> _Material provided_:
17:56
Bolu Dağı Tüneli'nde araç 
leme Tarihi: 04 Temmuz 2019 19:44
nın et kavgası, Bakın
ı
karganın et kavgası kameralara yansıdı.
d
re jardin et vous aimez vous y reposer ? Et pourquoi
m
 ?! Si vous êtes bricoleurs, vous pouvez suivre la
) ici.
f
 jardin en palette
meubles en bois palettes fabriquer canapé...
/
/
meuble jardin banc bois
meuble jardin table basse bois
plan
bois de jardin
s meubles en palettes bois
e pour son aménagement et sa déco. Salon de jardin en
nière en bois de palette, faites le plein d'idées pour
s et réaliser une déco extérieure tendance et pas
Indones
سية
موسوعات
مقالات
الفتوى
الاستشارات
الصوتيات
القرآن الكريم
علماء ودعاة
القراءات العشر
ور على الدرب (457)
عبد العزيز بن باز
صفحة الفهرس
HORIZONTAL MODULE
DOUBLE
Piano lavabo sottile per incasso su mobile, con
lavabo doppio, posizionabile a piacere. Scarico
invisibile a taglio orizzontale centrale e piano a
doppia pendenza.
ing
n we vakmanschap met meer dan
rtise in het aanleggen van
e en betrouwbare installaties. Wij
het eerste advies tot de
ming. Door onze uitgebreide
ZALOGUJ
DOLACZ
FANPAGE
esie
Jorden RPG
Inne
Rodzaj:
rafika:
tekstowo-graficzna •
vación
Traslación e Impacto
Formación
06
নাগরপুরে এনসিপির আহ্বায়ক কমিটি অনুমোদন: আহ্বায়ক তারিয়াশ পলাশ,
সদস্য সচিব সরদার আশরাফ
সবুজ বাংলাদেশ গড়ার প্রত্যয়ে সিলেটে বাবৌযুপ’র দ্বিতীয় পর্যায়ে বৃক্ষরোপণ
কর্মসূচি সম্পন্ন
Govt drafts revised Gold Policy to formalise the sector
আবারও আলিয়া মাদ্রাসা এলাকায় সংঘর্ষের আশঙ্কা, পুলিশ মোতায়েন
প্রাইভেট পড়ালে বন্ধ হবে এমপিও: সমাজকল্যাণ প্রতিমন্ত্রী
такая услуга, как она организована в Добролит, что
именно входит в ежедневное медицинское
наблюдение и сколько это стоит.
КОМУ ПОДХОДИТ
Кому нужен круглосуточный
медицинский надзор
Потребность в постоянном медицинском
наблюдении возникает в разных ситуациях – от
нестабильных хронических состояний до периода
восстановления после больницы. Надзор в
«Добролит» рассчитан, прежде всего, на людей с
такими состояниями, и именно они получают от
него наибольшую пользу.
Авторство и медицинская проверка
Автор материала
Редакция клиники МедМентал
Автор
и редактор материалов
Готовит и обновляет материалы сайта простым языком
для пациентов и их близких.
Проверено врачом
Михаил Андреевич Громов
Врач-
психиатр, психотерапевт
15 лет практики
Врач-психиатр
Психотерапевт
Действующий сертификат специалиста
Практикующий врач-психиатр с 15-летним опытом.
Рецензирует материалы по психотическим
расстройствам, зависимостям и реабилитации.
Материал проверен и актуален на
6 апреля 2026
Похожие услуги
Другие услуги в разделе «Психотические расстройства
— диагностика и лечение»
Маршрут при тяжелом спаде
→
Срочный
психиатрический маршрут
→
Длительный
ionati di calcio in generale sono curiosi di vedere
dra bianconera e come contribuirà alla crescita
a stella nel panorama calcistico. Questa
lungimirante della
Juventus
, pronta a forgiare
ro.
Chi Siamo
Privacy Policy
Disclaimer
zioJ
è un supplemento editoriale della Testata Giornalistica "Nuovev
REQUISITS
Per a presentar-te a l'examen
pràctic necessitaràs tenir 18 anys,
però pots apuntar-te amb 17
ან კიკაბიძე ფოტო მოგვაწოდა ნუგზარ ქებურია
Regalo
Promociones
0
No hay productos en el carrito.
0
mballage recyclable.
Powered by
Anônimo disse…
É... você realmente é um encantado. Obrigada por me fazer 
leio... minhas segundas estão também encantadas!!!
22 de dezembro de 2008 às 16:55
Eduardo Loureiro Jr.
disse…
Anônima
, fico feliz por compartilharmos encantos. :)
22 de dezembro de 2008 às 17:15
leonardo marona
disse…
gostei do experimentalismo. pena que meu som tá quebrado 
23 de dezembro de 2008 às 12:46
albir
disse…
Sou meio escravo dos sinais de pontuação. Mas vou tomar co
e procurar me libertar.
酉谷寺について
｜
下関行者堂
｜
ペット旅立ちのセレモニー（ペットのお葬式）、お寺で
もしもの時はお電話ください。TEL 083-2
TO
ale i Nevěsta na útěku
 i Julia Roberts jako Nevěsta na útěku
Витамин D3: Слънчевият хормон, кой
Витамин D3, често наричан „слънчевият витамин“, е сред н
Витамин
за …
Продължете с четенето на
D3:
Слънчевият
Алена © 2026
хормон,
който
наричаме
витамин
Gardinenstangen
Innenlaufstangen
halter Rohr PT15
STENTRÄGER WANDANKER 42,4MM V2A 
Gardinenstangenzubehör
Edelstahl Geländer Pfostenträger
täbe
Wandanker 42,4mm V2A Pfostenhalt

> _Exercise description_:
Each record should come back exactly as written.

> _Exercise result_:
17:56
Bolu Dağı Tüneli'nde araç 
leme Tarihi: 04 Temmuz 2019 19:44
nın et kavgası, Bakın
ı
karganın et kavgası kameralara yansıdı.
d
re jardin et vous aimez vous y reposer ? Et pourquoi
m
 ?! Si vous êtes bricoleurs, vous pouvez suivre la
) ici.
f
 jardin en palette
meubles en bois palettes fabriquer canapé...
/
/
meuble jardin banc bois
meuble jardin table basse bois
plan
bois de jardin
s meubles en palettes bois
e pour son aménagement et sa déco. Salon de jardin en
nière en bois de palette, faites le plein d'idées pour
s et réaliser une déco extérieure tendance et pas
Indones
سية
موسوعات
مقالات
الفتوى
الاستشارات
الصوتيات
القرآن الكريم
علماء ودعاة
القراءات العشر
ور على الدرب (457)
عبد العزيز بن باز
صفحة الفهرس
HORIZONTAL MODULE
DOUBLE
Piano lavabo sottile per incasso su mobile, con
lavabo doppio, posizionabile a piacere. Scarico
invisibile a taglio orizzontale centrale e piano a
doppia pendenza.
ing
n we vakmanschap met meer dan
rtise in het aanleggen van
e en betrouwbare installaties. Wij
het eerste advies tot de
ming. Door onze uitgebreide
ZALOGUJ
DOLACZ
FANPAGE
esie
Jorden RPG
Inne
Rodzaj:
rafika:
tekstowo-graficzna •
vación
Traslación e Impacto
Formación
06
নাগরপুরে এনসিপির আহ্বায়ক কমিটি অনুমোদন: আহ্বায়ক তারিয়াশ পলাশ,
সদস্য সচিব সরদার আশরাফ
সবুজ বাংলাদেশ গড়ার প্রত্যয়ে সিলেটে বাবৌযুপ’র দ্বিতীয় পর্যায়ে বৃক্ষরোপণ
কর্মসূচি সম্পন্ন
Govt drafts revised Gold Policy to formalise the sector
আবারও আলিয়া মাদ্রাসা এলাকায় সংঘর্ষের আশঙ্কা, পুলিশ মোতায়েন
প্রাইভেট পড়ালে বন্ধ হবে এমপিও: সমাজকল্যাণ প্রতিমন্ত্রী
такая услуга, как она организована в Добролит, что
именно входит в ежедневное медицинское
наблюдение и сколько это стоит.
КОМУ ПОДХОДИТ
Кому нужен круглосуточный
медицинский надзор
Потребность в постоянном медицинском
наблюдении возникает в разных ситуациях – от
нестабильных хронических состояний до периода
восстановления после больницы. Надзор в
«Добролит» рассчитан, прежде всего, на людей с
такими состояниями, и именно они получают от
него наибольшую пользу.
Авторство и медицинская проверка
Автор материала
Редакция клиники МедМентал
Автор
и редактор материалов
Готовит и обновляет материалы сайта простым языком
для пациентов и их близких.
Проверено врачом
Михаил Андреевич Громов
Врач-
психиатр, психотерапевт
15 лет практики
Врач-психиатр
Психотерапевт
Действующий сертификат специалиста
Практикующий врач-психиатр с 15-летним опытом.
Рецензирует материалы по психотическим
расстройствам, зависимостям и реабилитации.
Материал проверен и актуален на
6 апреля 2026
Похожие услуги
Другие услуги в разделе «Психотические расстройства
— диагностика и лечение»
Маршрут при тяжелом спаде
→
Срочный
психиатрический маршрут
→
Длительный
ionati di calcio in generale sono curiosi di vedere
dra bianconera e come contribuirà alla crescita
a stella nel panorama calcistico. Questa
lungimirante della
Juventus
, pronta a forgiare
ro.
Chi Siamo
Privacy Policy
Disclaimer
zioJ
è un supplemento editoriale della Testata Giornalistica "Nuovev
REQUISITS
Per a presentar-te a l'examen
pràctic necessitaràs tenir 18 anys,
però pots apuntar-te amb 17
ან კიკაბიძე ფოტო მოგვაწოდა ნუგზარ ქებურია
Regalo
Promociones
0
No hay productos en el carrito.
0
mballage recyclable.
Powered by
Anônimo disse…
É... você realmente é um encantado. Obrigada por me fazer 
leio... minhas segundas estão também encantadas!!!
22 de dezembro de 2008 às 16:55
Eduardo Loureiro Jr.
disse…
Anônima
, fico feliz por compartilharmos encantos. :)
22 de dezembro de 2008 às 17:15
leonardo marona
disse…
gostei do experimentalismo. pena que meu som tá quebrado 
23 de dezembro de 2008 às 12:46
albir
disse…
Sou meio escravo dos sinais de pontuação. Mas vou tomar co
e procurar me libertar.
酉谷寺について
｜
下関行者堂
｜
ペット旅立ちのセレモニー（ペットのお葬式）、お寺で
もしもの時はお電話ください。TEL 083-2
TO
ale i Nevěsta na útěku
 i Julia Roberts jako Nevěsta na útěku
Витамин D3: Слънчевият хормон, кой
Витамин D3, често наричан „слънчевият витамин“, е сред н
Витамин
за …
Продължете с четенето на
D3:
Слънчевият
Алена © 2026
хормон,
който
наричаме
витамин
Gardinenstangen
Innenlaufstangen
halter Rohr PT15
STENTRÄGER WANDANKER 42,4MM V2A 
Gardinenstangenzubehör
Edelstahl Geländer Pfostenträger
täbe
Wandanker 42,4mm V2A Pfostenhalt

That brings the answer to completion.